(Exercise): Here are the records. Write out exactly the lines between the one holding "4. функция отображения" and the one holding "16. функция формирования", inclusive.

========================

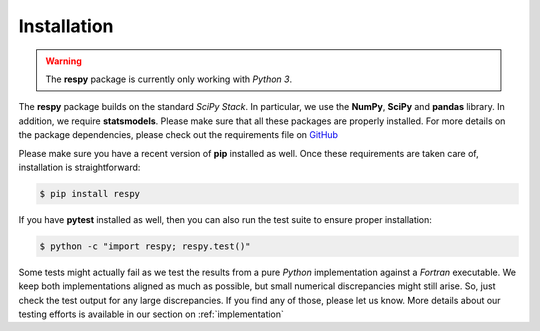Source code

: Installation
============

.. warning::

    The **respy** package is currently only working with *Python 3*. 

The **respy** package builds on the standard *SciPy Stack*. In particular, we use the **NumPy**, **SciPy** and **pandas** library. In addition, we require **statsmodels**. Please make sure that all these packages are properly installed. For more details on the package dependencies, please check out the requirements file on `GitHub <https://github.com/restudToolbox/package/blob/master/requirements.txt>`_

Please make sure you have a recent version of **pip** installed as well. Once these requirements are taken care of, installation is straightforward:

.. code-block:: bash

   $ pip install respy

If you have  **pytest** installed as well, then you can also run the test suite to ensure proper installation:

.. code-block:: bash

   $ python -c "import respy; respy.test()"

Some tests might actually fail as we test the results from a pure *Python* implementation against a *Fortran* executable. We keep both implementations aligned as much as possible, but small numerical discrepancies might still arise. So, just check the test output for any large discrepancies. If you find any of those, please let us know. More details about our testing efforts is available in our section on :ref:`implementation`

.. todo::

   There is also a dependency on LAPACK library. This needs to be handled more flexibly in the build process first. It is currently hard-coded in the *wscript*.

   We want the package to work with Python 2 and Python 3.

========================

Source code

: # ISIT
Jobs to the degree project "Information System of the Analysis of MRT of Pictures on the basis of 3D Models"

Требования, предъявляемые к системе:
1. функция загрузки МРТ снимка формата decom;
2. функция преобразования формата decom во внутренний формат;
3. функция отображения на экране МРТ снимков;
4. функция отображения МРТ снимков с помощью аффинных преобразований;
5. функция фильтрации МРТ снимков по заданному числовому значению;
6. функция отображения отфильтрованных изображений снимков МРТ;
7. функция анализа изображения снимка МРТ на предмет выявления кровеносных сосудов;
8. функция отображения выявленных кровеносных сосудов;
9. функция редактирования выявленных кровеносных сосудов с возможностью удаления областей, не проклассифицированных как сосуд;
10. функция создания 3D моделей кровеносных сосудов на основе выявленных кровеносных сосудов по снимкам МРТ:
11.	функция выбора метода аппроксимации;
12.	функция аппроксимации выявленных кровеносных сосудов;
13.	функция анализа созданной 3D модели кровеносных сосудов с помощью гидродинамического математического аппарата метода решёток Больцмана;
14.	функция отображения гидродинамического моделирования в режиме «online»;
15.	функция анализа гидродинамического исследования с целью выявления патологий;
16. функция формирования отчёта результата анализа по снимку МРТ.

========================

(Solution to this exercise):
4. функция отображения МРТ снимков с помощью аффинных преобразований;
5. функция фильтрации МРТ снимков по заданному числовому значению;
6. функция отображения отфильтрованных изображений снимков МРТ;
7. функция анализа изображения снимка МРТ на предмет выявления кровеносных сосудов;
8. функция отображения выявленных кровеносных сосудов;
9. функция редактирования выявленных кровеносных сосудов с возможностью удаления областей, не проклассифицированных как сосуд;
10. функция создания 3D моделей кровеносных сосудов на основе выявленных кровеносных сосудов по снимкам МРТ:
11.	функция выбора метода аппроксимации;
12.	функция аппроксимации выявленных кровеносных сосудов;
13.	функция анализа созданной 3D модели кровеносных сосудов с помощью гидродинамического математического аппарата метода решёток Больцмана;
14.	функция отображения гидродинамического моделирования в режиме «online»;
15.	функция анализа гидродинамического исследования с целью выявления патологий;
16. функция формирования отчёта результата анализа по снимку МРТ.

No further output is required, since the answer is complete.